I nod, agreeing to a truce.
He shifts on the bench, turning slightly toward me, the reins lying loose over his thighs. Our eyes lock for half a minute, and then he leans close. His breath warms my cheek for a heartbeat before his lips meet my cheekbone. I close my eyes and forget the world. It seems such a small thing, the touch of his lips on my face, but I feel as if some of his inner light is seeping through my skin, filling me with sweet happiness.
“Darnation!” Robbie exclaims. We spring apart. “Can’t a person walk through an alley anymore without seeing things he’ll want to unsee?”
Calder laughs, but I shrink away from him in embarrassment.
“Since you’re here, you can help unload,” Calder says to Robbie. His grin contains not a hint of shame. He hops from the seat to the ground.

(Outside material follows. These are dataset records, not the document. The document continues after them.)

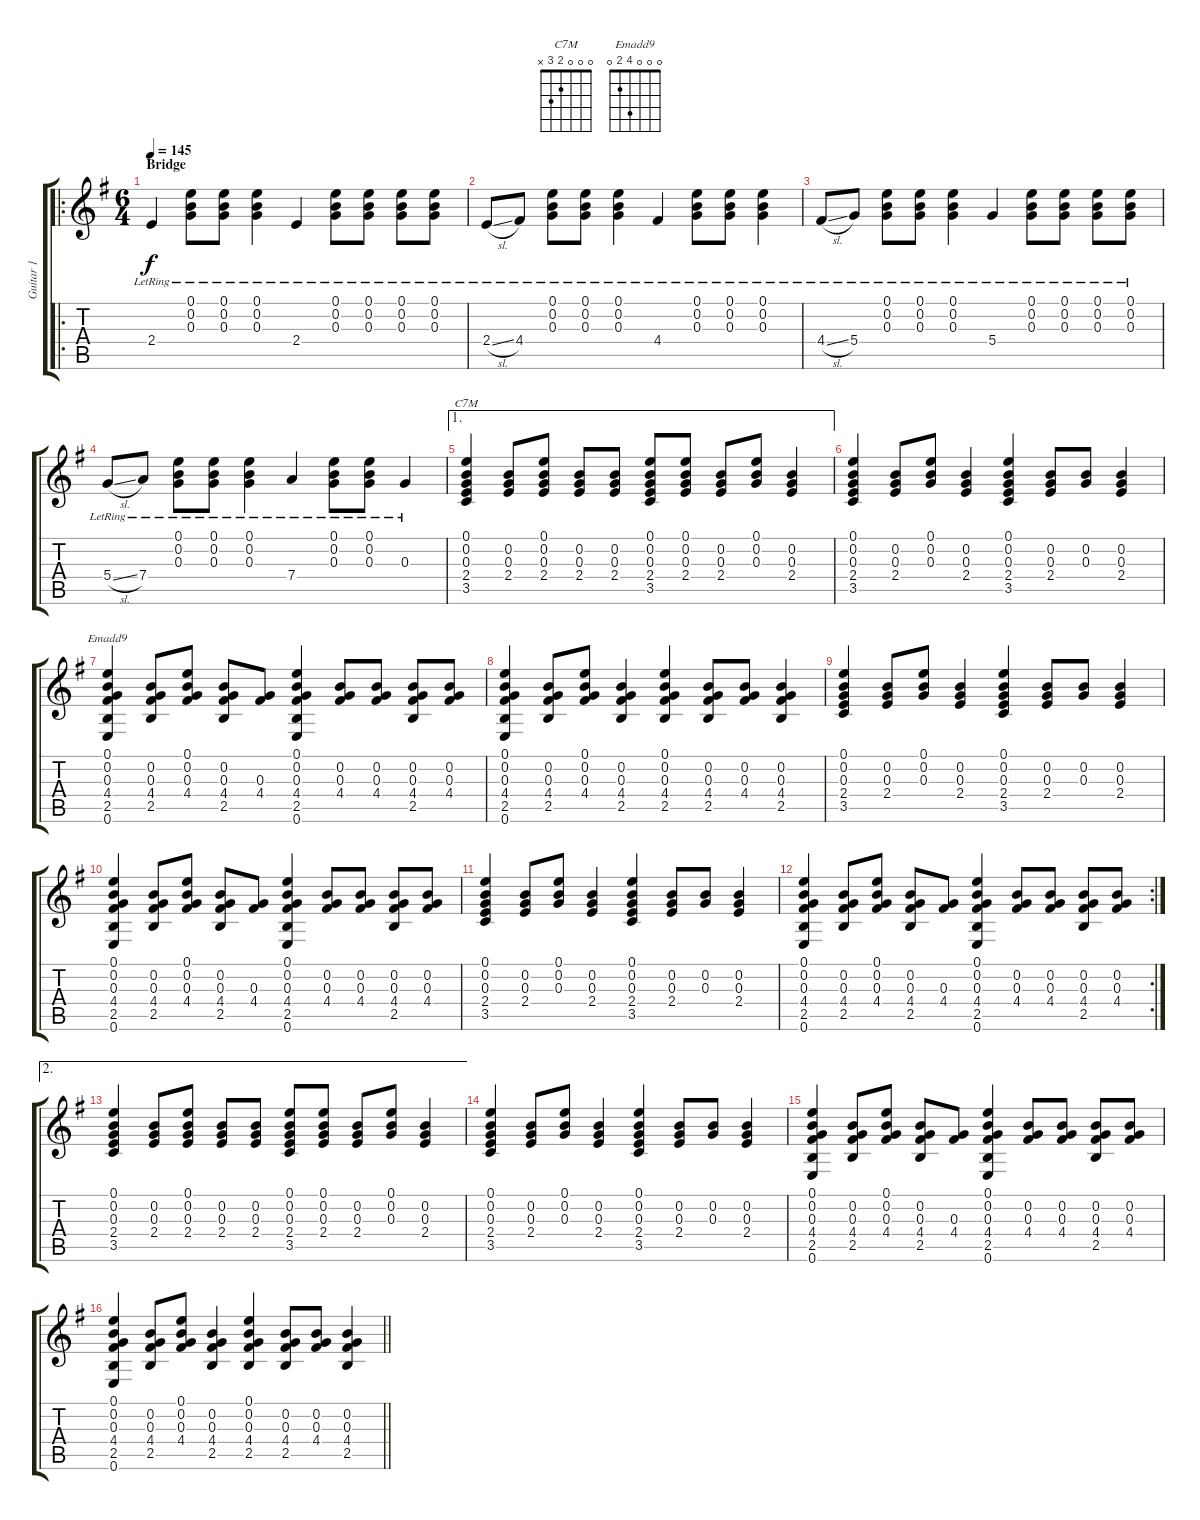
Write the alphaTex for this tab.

\track ("Guitar 1" "Guitar 1") {instrument acousticguitarsteel}
\staff {score tabs}
\tuning (E4 B3 G3 D3 A2 E2) {hide}
\chord ("C7M" 0 0 0 2 3 x)
\chord ("Emadd9" 0 0 0 4 2 0)
\ro
\ts (6 4)
\section ("" "Bridge")
\tempo 145
\clef g2
\ks g
2.4{lr}.4{dy f} (0.1{lr} 0.2{lr} 0.3{lr}).8 (0.1{lr} 0.2{lr} 0.3{lr}).8 (0.1{lr} 0.2{lr} 0.3{lr}).4 2.4{lr}.4 (0.1{lr} 0.2{lr} 0.3{lr}).8 (0.1{lr} 0.2{lr} 0.3{lr}).8 (0.1{lr} 0.2{lr} 0.3{lr}).8 (0.1{lr} 0.2{lr} 0.3{lr}).8 |
2.4{sl lr}.8 4.4{lr}.8 (0.1{lr} 0.2{lr} 0.3{lr}).8 (0.1{lr} 0.2{lr} 0.3{lr}).8 (0.1{lr} 0.2{lr} 0.3{lr}).4 4.4{lr}.4 (0.1{lr} 0.2{lr} 0.3{lr}).8 (0.1{lr} 0.2{lr} 0.3{lr}).8 (0.1{lr} 0.2{lr} 0.3{lr}).4 |
4.4{sl lr}.8 5.4{lr}.8 (0.1{lr} 0.2{lr} 0.3{lr}).8 (0.1{lr} 0.2{lr} 0.3{lr}).8 (0.1{lr} 0.2{lr} 0.3{lr}).4 5.4{lr}.4 (0.1{lr} 0.2{lr} 0.3{lr}).8 (0.1{lr} 0.2{lr} 0.3{lr}).8 (0.1{lr} 0.2{lr} 0.3{lr}).8 (0.1{lr} 0.2{lr} 0.3{lr}).8 |
5.4{sl lr}.8 7.4{lr}.8 (0.1{lr} 0.2{lr} 0.3{lr}).8 (0.1{lr} 0.2{lr} 0.3{lr}).8 (0.1{lr} 0.2{lr} 0.3{lr}).4 7.4{lr}.4 (0.1{lr} 0.2{lr} 0.3{lr}).8 (0.1{lr} 0.2{lr} 0.3{lr}).8 0.3{lr}.4 |
\ae 1
(0.1 0.2 0.3 2.4 3.5).4{ch "C7M"} (0.2 0.3 2.4).8 (0.1 0.2 0.3 2.4).8 (0.2 0.3 2.4).8 (0.2 0.3 2.4).8 (0.1 0.2 0.3 2.4 3.5).8 (0.1 0.2 0.3 2.4).8 (0.2 0.3 2.4).8 (0.1 0.2 0.3).8 (0.2 0.3 2.4).4 |
(0.1 0.2 0.3 2.4 3.5).4 (0.2 0.3 2.4).8 (0.1 0.2 0.3).8 (0.2 0.3 2.4).4 (0.1 0.2 0.3 2.4 3.5).4 (0.2 0.3 2.4).8 (0.2 0.3).8 (0.2 0.3 2.4).4 |
(0.1 0.2 0.3 4.4 2.5 0.6).4{ch "Emadd9"} (0.2 0.3 4.4 2.5).8 (0.1 0.2 0.3 4.4).8 (0.2 0.3 4.4 2.5).8 (0.3 4.4).8 (0.1 0.2 0.3 4.4 2.5 0.6).4 (0.2 0.3 4.4).8 (0.2 0.3 4.4).8 (0.2 0.3 4.4 2.5).8 (0.2 0.3 4.4).8 |
(0.1 0.2 0.3 4.4 2.5 0.6).4 (0.2 0.3 4.4 2.5).8 (0.1 0.2 0.3 4.4).8 (0.2 0.3 4.4 2.5).4 (0.1 0.2 0.3 4.4 2.5).4 (0.2 0.3 4.4 2.5).8 (0.2 0.3 4.4).8 (0.2 0.3 4.4 2.5).4 |
(0.1 0.2 0.3 2.4 3.5).4 (0.2 0.3 2.4).8 (0.1 0.2 0.3).8 (0.2 0.3 2.4).4 (0.1 0.2 0.3 2.4 3.5).4 (0.2 0.3 2.4).8 (0.2 0.3).8 (0.2 0.3 2.4).4 |
(0.1 0.2 0.3 4.4 2.5 0.6).4 (0.2 0.3 4.4 2.5).8 (0.1 0.2 0.3 4.4).8 (0.2 0.3 4.4 2.5).8 (0.3 4.4).8 (0.1 0.2 0.3 4.4 2.5 0.6).4 (0.2 0.3 4.4).8 (0.2 0.3 4.4).8 (0.2 0.3 4.4 2.5).8 (0.2 0.3 4.4).8 |
(0.1 0.2 0.3 2.4 3.5).4 (0.2 0.3 2.4).8 (0.1 0.2 0.3).8 (0.2 0.3 2.4).4 (0.1 0.2 0.3 2.4 3.5).4 (0.2 0.3 2.4).8 (0.2 0.3).8 (0.2 0.3 2.4).4 |
\rc 2
(0.1 0.2 0.3 4.4 2.5 0.6).4 (0.2 0.3 4.4 2.5).8 (0.1 0.2 0.3 4.4).8 (0.2 0.3 4.4 2.5).8 (0.3 4.4).8 (0.1 0.2 0.3 4.4 2.5 0.6).4 (0.2 0.3 4.4).8 (0.2 0.3 4.4).8 (0.2 0.3 4.4 2.5).8 (0.2 0.3 4.4).8 |
\ae 2
(0.1 0.2 0.3 2.4 3.5).4 (0.2 0.3 2.4).8 (0.1 0.2 0.3 2.4).8 (0.2 0.3 2.4).8 (0.2 0.3 2.4).8 (0.1 0.2 0.3 2.4 3.5).8 (0.1 0.2 0.3 2.4).8 (0.2 0.3 2.4).8 (0.1 0.2 0.3).8 (0.2 0.3 2.4).4 |
(0.1 0.2 0.3 2.4 3.5).4 (0.2 0.3 2.4).8 (0.1 0.2 0.3).8 (0.2 0.3 2.4).4 (0.1 0.2 0.3 2.4 3.5).4 (0.2 0.3 2.4).8 (0.2 0.3).8 (0.2 0.3 2.4).4 |
(0.1 0.2 0.3 4.4 2.5 0.6).4 (0.2 0.3 4.4 2.5).8 (0.1 0.2 0.3 4.4).8 (0.2 0.3 4.4 2.5).8 (0.3 4.4).8 (0.1 0.2 0.3 4.4 2.5 0.6).4 (0.2 0.3 4.4).8 (0.2 0.3 4.4).8 (0.2 0.3 4.4 2.5).8 (0.2 0.3 4.4).8 |
\barLineRight lightlight
(0.1 0.2 0.3 4.4 2.5 0.6).4 (0.2 0.3 4.4 2.5).8 (0.1 0.2 0.3 4.4).8 (0.2 0.3 4.4 2.5).4 (0.1 0.2 0.3 4.4 2.5).4 (0.2 0.3 4.4 2.5).8 (0.2 0.3 4.4).8 (0.2 0.3 4.4 2.5).4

Robbie rolls his eyes and plods to the rear of the cart. “Just when I thought my luck couldn’t get any worse.”
Deep in the night, when I ought to be asleep, I lie awake clutching my pillow. For once, Sparrow sleeps soundly in the borrowed cradle, an arm’s length from the edge of my bed. The twins sleep forehead to forehead, dog and girl, in their bed across the room, while I question every choice I’ve made in the last few weeks.
And I worry.
I worry about my ceaselessly growing Sparrow and her future. I fret over the idea of returning to the icy roads soon. The safety of our next home. Most of all, I agonize over Calder.
Are his feelings for me authentic or a fleeting fancy? And what of my feelings for him? We have known each other for such a short time, and fires that catch fast burn quickly and leave behind nothing but ashes.
I roll over. My nightgown twists and entangles my legs.
If Mother were here, she would scold me for being easy prey for a charmer. I hear her voice in my head, her words slurred by medicine: He does not truly care for you. Boys will take whatever they can from a girl, and it’s the girl who ends up maligned and ruined.
If you think a man would ever really love the likes of you, you’re a fool. You were a bad daughter; you’d be a worse wife.
You should be ashamed of yourself for allowing his advances, Sabella Jenkins.
Perhaps this apparition of Mother is right. Perhaps years of loneliness and isolation have left me all too vulnerable to kind words and adoring glances. But maybe, just maybe, she was wrong. Maybe her views of the world and of me were tainted by her own bitterness and broken dreams. Her own failures.
Am I brave enough to dismiss her apparition and to choose to follow my own heart?
I stare at the shadowed ceiling until I hear the squeak of the stairs that daily announces the housemaid is on her way down to stoke the kitchen fire. It is time to rise and dress for a new day—ready or not.